Consider your favorite dataset on coffee ratings. The goal for this final part of the homework is to make a figure of the relationship between total_cup_points and each of these other columns (notice how they are all adjacent in the tibble? Use a colon : in your code!!)

  • aroma
  • flavor
  • aftertaste
  • acidity
  • body
  • balance
  • uniformity
  • clean_cup
  • sweetness
  • cupper_points
  • moisture

This figure should be faceted, where total_cup_points is always on the Y-axis, and each of those variables is on each panel of the X-axis. However, this cannot be done with the data in its current format. We have to wrangle and pivot the data a little bit to be able to plot it. Let’s go!


4.1. Wrangle the coffee_ratings data in a single pipeline.

  • Create a new column coffee_id which contains values 1-[number of rows]. This allows each observation of coffee to have a uniquely identifying value, so that when we pivot we still know what values belong together. Surprise, this part is written for you!! Run and engage with it to see the dplyr helper function n() in action (and for more, get_help("n"))
  • Tack onto the pipeline code: select only the columns you are interested in using, which include coffee_id, total_cup_points, and the other attributes listed above.
  • Use a pivot function to make the data longer and end up with the following four columns: coffee_id, total_cup_points, attribute (a new character column), and value (a new numeric column).
  • Finally, save to a new tibble called coffee_part4 and print the tibble out.

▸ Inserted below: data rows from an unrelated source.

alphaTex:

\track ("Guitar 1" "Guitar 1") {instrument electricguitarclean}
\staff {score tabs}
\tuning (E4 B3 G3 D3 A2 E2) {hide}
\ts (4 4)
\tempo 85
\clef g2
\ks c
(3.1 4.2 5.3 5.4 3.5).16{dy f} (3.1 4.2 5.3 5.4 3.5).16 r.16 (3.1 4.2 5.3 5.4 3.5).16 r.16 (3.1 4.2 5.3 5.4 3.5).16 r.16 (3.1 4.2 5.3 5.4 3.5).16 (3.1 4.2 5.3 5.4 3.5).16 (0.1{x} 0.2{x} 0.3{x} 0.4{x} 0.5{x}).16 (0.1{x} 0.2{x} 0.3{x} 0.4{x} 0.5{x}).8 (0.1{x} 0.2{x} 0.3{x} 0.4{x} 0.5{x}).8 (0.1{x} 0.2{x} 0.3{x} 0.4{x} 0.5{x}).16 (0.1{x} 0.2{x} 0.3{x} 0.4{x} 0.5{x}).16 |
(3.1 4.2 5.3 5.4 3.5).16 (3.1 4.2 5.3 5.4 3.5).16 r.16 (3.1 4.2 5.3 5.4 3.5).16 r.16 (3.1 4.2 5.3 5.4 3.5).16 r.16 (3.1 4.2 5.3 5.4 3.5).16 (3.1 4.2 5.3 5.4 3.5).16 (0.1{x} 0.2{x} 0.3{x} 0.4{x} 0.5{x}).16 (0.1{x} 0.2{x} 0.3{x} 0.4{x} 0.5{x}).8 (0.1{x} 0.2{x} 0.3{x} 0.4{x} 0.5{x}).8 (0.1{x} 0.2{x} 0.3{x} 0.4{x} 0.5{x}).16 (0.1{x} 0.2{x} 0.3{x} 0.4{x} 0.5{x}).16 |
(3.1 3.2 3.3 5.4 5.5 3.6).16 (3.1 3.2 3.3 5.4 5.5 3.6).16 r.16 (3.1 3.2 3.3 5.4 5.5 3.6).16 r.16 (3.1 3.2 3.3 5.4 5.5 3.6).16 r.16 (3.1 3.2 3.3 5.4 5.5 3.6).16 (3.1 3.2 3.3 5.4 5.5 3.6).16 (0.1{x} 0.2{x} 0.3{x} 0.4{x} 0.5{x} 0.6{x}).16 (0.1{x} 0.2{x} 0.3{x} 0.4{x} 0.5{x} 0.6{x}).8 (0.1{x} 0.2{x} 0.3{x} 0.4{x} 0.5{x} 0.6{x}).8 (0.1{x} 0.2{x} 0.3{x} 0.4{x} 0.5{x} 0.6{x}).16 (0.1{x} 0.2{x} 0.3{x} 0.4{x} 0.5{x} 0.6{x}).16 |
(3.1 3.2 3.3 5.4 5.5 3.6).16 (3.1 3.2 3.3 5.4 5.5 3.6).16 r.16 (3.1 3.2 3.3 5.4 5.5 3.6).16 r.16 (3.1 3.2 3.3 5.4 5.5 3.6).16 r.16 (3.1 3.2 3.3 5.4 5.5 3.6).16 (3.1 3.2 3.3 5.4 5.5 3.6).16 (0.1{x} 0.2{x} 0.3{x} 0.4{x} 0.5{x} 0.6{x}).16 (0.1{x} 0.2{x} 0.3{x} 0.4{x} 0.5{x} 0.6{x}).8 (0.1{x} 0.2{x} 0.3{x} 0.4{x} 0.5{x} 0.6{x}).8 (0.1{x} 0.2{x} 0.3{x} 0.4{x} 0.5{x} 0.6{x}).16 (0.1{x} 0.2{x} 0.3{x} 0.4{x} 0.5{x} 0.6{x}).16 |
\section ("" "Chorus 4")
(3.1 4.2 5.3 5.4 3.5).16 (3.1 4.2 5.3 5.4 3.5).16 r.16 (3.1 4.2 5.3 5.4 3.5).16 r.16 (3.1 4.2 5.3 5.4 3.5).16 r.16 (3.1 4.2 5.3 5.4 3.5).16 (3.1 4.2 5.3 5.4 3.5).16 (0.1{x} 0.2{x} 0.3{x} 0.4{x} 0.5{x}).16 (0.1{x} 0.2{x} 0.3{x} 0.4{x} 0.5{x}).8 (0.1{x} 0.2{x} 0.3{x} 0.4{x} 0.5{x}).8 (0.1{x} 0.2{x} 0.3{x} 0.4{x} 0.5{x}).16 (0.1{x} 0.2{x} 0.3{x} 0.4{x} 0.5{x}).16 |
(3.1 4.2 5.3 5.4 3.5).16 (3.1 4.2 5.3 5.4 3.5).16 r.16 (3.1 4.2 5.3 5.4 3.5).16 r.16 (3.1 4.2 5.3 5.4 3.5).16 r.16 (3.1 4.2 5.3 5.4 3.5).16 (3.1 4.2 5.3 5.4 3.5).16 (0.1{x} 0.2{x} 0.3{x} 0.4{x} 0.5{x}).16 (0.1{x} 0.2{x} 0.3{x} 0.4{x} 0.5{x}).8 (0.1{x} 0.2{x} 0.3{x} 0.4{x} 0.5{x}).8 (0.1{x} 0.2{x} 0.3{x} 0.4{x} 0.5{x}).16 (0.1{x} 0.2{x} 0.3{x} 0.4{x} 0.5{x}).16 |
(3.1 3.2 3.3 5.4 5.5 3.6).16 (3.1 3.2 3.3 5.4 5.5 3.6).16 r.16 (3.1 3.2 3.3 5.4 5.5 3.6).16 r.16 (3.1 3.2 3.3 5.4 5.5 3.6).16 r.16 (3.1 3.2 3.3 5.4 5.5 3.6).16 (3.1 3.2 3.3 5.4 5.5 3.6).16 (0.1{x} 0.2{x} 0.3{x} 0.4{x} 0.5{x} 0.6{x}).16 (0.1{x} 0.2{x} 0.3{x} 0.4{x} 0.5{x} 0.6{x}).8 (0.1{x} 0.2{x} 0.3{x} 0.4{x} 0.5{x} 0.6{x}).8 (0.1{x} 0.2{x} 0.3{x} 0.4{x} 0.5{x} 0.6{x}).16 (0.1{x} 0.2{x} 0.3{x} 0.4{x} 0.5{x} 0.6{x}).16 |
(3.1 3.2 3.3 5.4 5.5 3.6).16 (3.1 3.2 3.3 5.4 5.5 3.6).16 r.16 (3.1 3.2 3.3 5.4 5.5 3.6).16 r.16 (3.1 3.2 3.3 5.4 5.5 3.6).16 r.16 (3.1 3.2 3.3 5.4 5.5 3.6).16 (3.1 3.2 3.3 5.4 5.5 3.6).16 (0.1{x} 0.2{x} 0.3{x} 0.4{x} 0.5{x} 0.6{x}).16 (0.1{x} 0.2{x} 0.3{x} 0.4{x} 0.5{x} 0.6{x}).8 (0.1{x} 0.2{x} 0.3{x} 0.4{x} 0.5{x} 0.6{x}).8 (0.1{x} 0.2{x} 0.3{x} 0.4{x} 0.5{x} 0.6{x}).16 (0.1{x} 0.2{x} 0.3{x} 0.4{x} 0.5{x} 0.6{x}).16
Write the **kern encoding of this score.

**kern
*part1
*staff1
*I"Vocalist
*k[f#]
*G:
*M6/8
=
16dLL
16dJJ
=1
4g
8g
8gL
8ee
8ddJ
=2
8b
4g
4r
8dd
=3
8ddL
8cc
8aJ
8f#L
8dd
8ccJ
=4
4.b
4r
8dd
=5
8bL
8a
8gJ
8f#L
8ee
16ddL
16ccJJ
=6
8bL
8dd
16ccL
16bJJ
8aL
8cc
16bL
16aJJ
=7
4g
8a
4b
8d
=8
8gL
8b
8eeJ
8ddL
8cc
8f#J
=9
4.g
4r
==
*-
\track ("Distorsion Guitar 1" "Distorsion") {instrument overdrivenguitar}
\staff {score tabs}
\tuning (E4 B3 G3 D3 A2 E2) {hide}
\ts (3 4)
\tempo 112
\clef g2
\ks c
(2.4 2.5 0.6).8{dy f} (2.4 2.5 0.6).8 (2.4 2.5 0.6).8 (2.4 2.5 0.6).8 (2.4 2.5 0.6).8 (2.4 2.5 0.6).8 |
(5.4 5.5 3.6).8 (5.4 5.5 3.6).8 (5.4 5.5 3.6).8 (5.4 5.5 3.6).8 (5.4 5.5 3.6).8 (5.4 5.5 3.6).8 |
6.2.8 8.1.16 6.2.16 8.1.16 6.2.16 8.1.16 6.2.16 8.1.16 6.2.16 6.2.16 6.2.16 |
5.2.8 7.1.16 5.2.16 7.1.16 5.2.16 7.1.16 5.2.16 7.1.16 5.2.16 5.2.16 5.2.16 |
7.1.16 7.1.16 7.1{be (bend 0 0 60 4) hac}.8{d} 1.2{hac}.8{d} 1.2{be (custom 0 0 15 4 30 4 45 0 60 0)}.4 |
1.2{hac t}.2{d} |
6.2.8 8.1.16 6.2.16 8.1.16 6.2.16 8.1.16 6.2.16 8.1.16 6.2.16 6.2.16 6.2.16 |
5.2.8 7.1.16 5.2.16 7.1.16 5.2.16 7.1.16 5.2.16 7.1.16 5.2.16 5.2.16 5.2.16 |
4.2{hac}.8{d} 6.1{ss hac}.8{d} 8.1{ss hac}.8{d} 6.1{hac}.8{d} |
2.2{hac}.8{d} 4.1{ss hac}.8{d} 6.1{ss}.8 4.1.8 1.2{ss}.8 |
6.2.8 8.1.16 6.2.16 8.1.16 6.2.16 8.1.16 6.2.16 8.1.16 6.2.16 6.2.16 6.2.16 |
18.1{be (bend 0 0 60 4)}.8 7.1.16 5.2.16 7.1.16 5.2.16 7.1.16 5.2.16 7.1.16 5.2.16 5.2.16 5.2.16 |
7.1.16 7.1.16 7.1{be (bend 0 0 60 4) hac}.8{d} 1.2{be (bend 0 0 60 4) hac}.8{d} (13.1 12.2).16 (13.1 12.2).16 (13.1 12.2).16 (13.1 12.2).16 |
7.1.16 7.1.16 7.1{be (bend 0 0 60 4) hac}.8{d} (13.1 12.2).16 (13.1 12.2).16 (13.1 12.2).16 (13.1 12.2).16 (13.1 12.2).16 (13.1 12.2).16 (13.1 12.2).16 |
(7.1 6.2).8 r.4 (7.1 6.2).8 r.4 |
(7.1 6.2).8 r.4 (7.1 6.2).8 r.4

4.2. Make a figure from coffee_part4 as described. Drawing this out will help you!! You want to make a faceted scatterplot with facet_wrap(), where total_cup_points is plotted across each other attribute. Each panel in the plot should have its own linear line-of-best-fit. You should ensure free axis (see lecture notes from 10/6!) ranges as well, and use any other styling you wish. Show the figure in your knitted Rmd, but you do not need to export with ggsave().

  • HINT: Scatterplots look at relationships between NUMBERS. Things won’t work too well if you place a categorical variable on an axis!
  • For this plot, there will be no deductions if your facet labels (“strips”) contain underscores. But, I will give you bonus points if your code (in either part of question 4) is able to clean that data up so the final plot has no underscores whatsoever. Either way, axis labels should be informative and without underscores.